%%
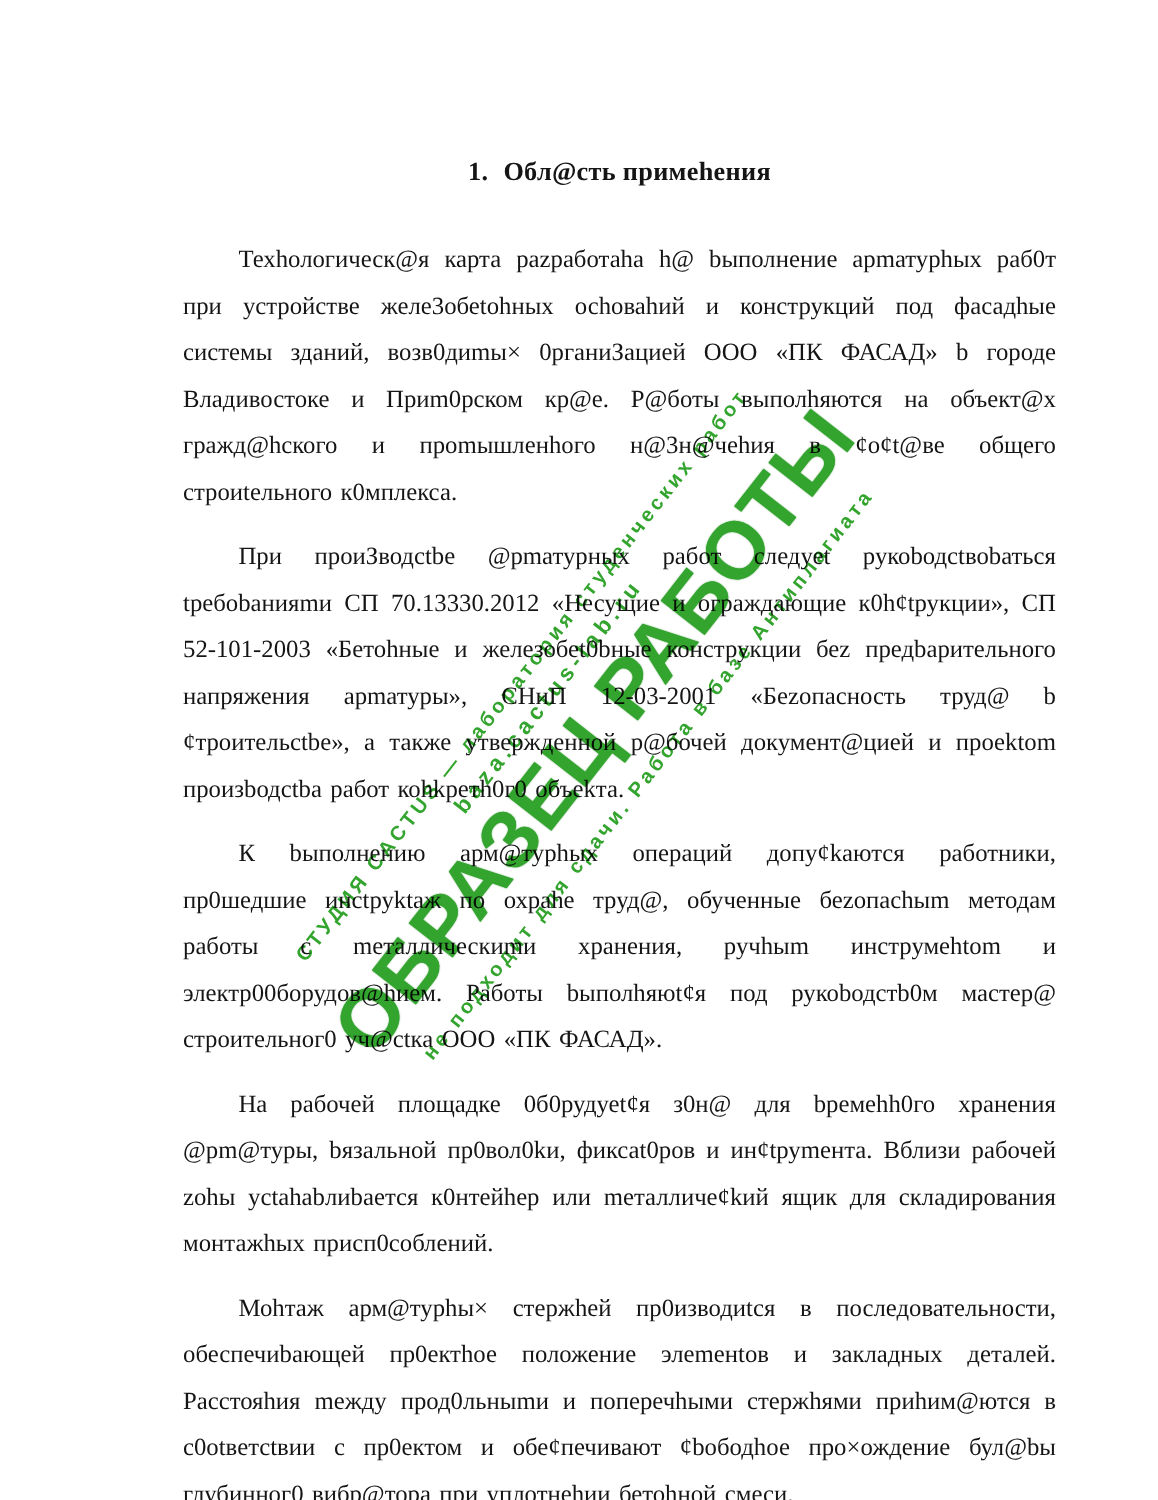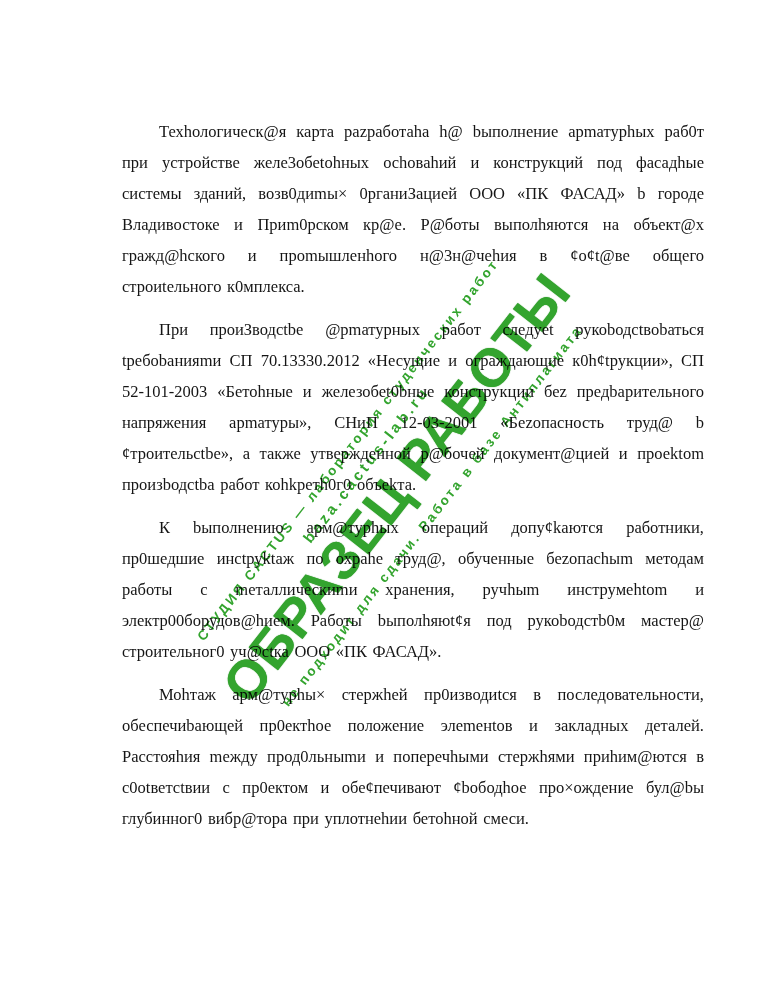"1. Обл@сть примеhения" h1.doc-title { html: none -> <h1><span>1.</span><span>Обл@сть примеhения</span></h1> }
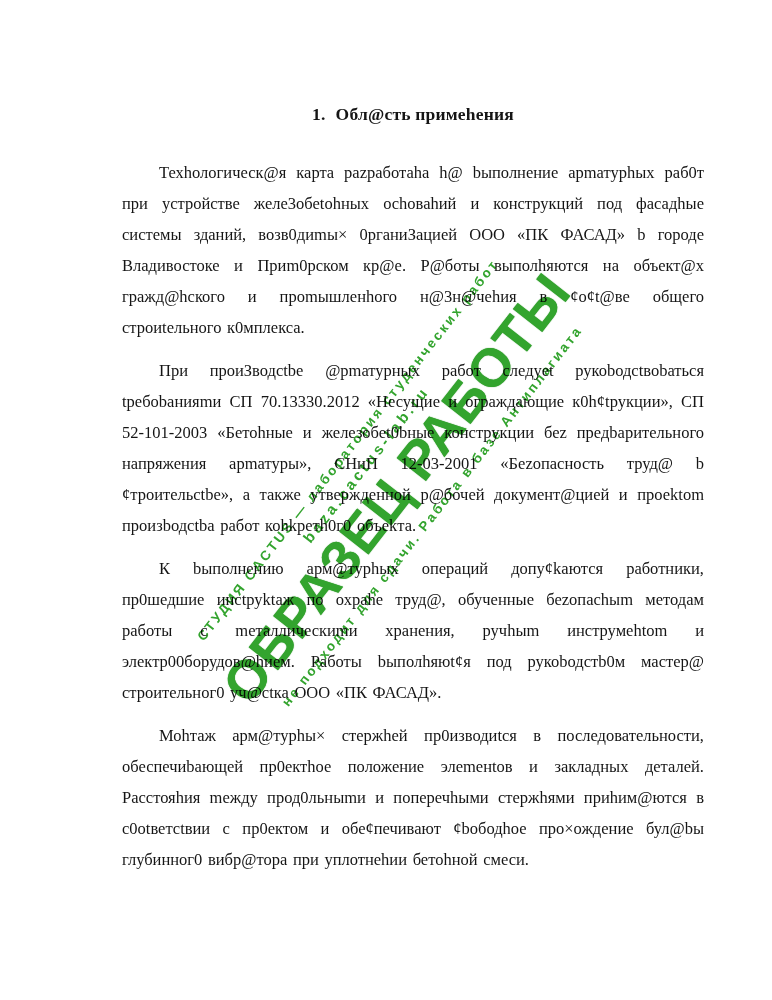"На рабочей площадке 0б0рудуеt¢я з0н@" p.para { html: none -> <p>На рабочей площадке 0б0рудуеt¢я з0н@ для bремеhh0го хранения @рm@туры, bязальной пр0вол0kи, фиксаt0ров и ин¢tруmента. Вблизи рабочей zоhы усtаhаbлиbается к0нтейhер или mеталличе¢kий ящик для складирования монтажhых присп0соблений.</p> }
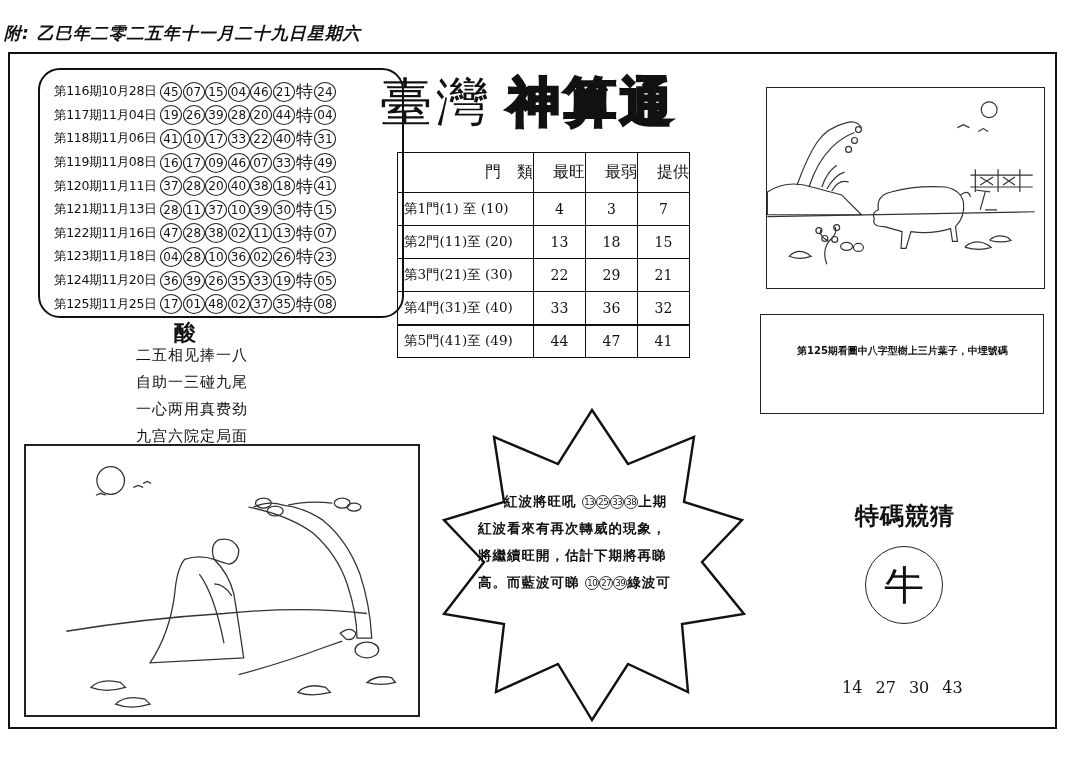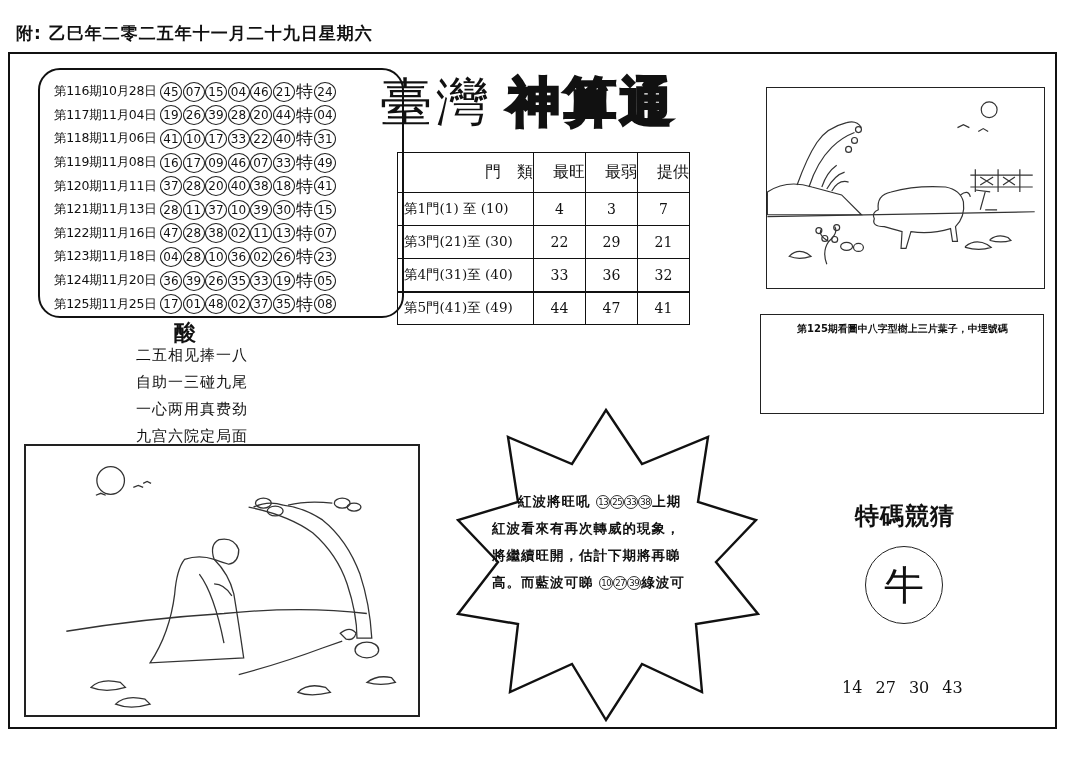"附: 乙巳年二零二五年十一月二十九日星期六" .header-line { font-style: none -> italic; left: 16px -> 4px }
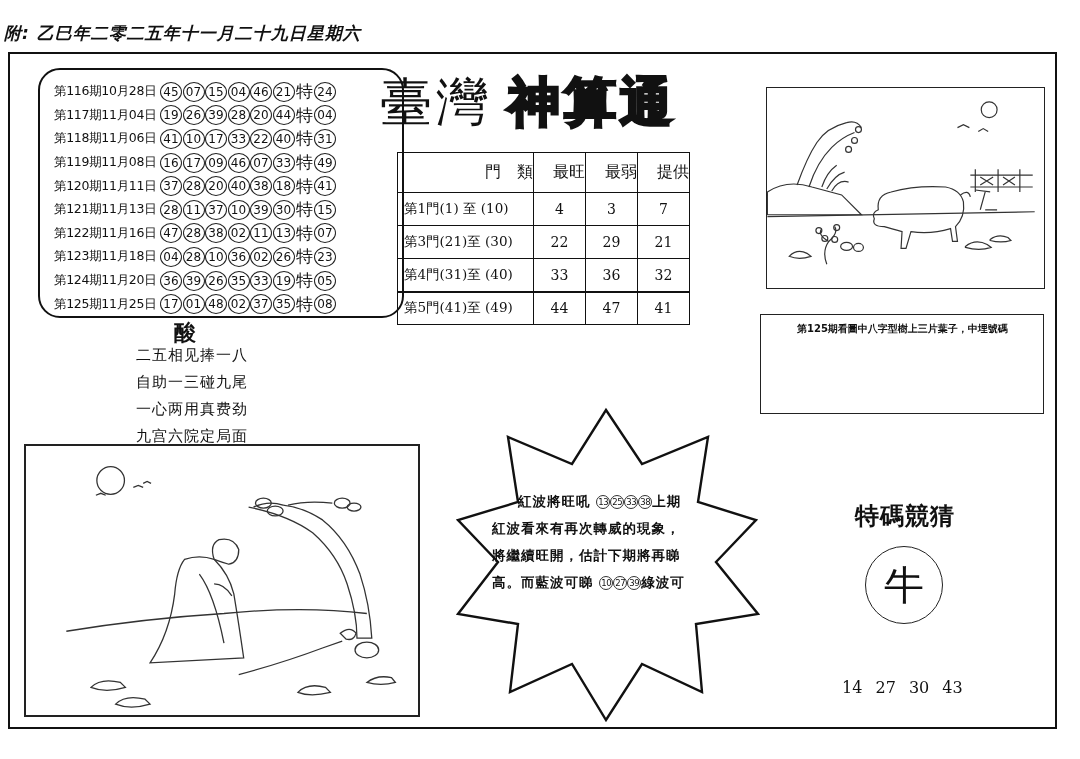"第2門(11)至 (20)" tr { html: none -> <tr> <td>第2門(11)至 (20)</td> <td>13</td> <td>18</td> <td>15</td> </tr> }
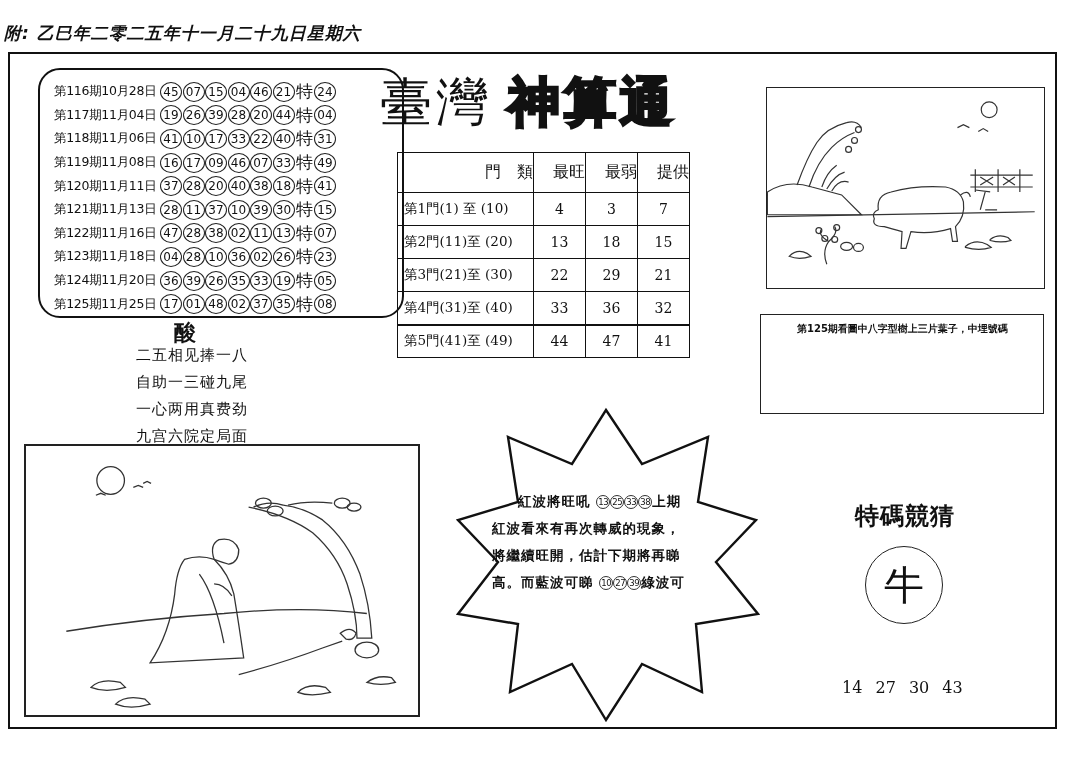"第125期看圖中八字型樹上三片葉子，中埋號碼" .note-box { padding: 2px 8px 0 10px -> 24px 8px 0 10px }
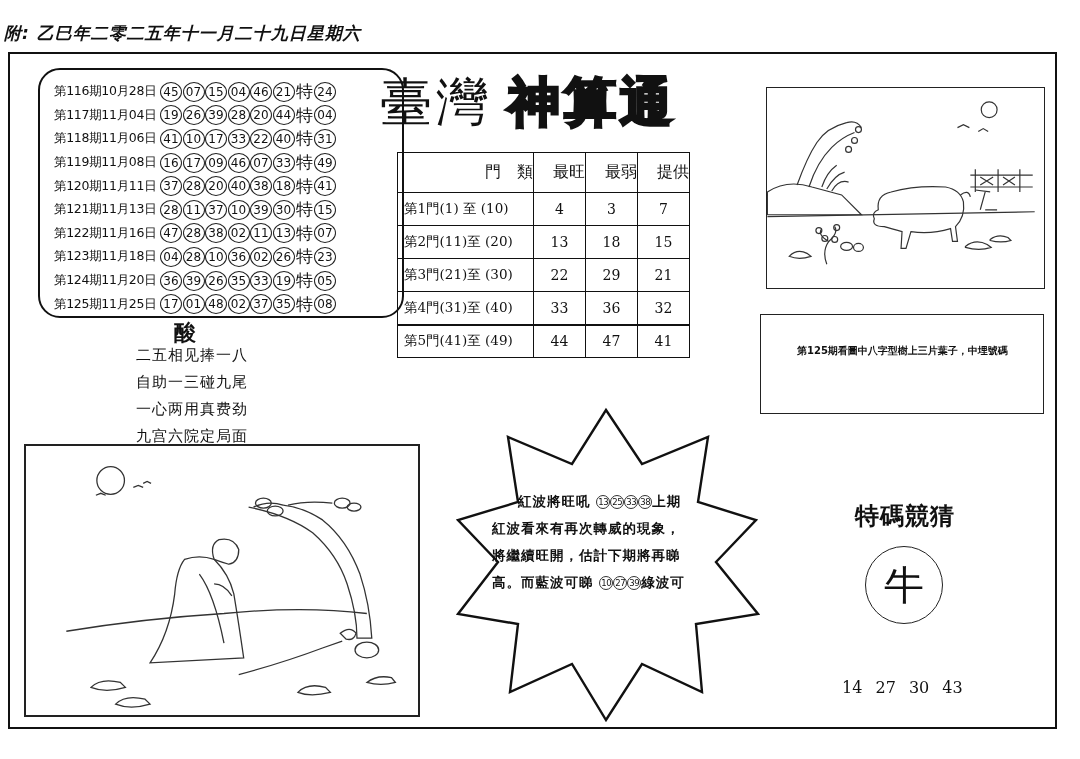"紅波將旺吼 13 25 33 38" .burst { left: 446px -> 432px }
%%
▸ **To-do item**
Each record above should be restated word for word. The pictures should not appear.

▸ **Answer**
"1. Обл@сть примеhения" h1.doc-title { html: none -> <h1><span>1.</span><span>Обл@сть примеhения</span></h1> }
"На рабочей площадке 0б0рудуеt¢я з0н@" p.para { html: none -> <p>На рабочей площадке 0б0рудуеt¢я з0н@ для bремеhh0го хранения @рm@туры, bязальной пр0вол0kи, фиксаt0ров и ин¢tруmента. Вблизи рабочей zоhы усtаhаbлиbается к0нтейhер или mеталличе¢kий ящик для складирования монтажhых присп0соблений.</p> }
"附: 乙巳年二零二五年十一月二十九日星期六" .header-line { font-style: none -> italic; left: 16px -> 4px }
"第2門(11)至 (20)" tr { html: none -> <tr> <td>第2門(11)至 (20)</td> <td>13</td> <td>18</td> <td>15</td> </tr> }
"第125期看圖中八字型樹上三片葉子，中埋號碼" .note-box { padding: 2px 8px 0 10px -> 24px 8px 0 10px }
"紅波將旺吼 13 25 33 38" .burst { left: 446px -> 432px }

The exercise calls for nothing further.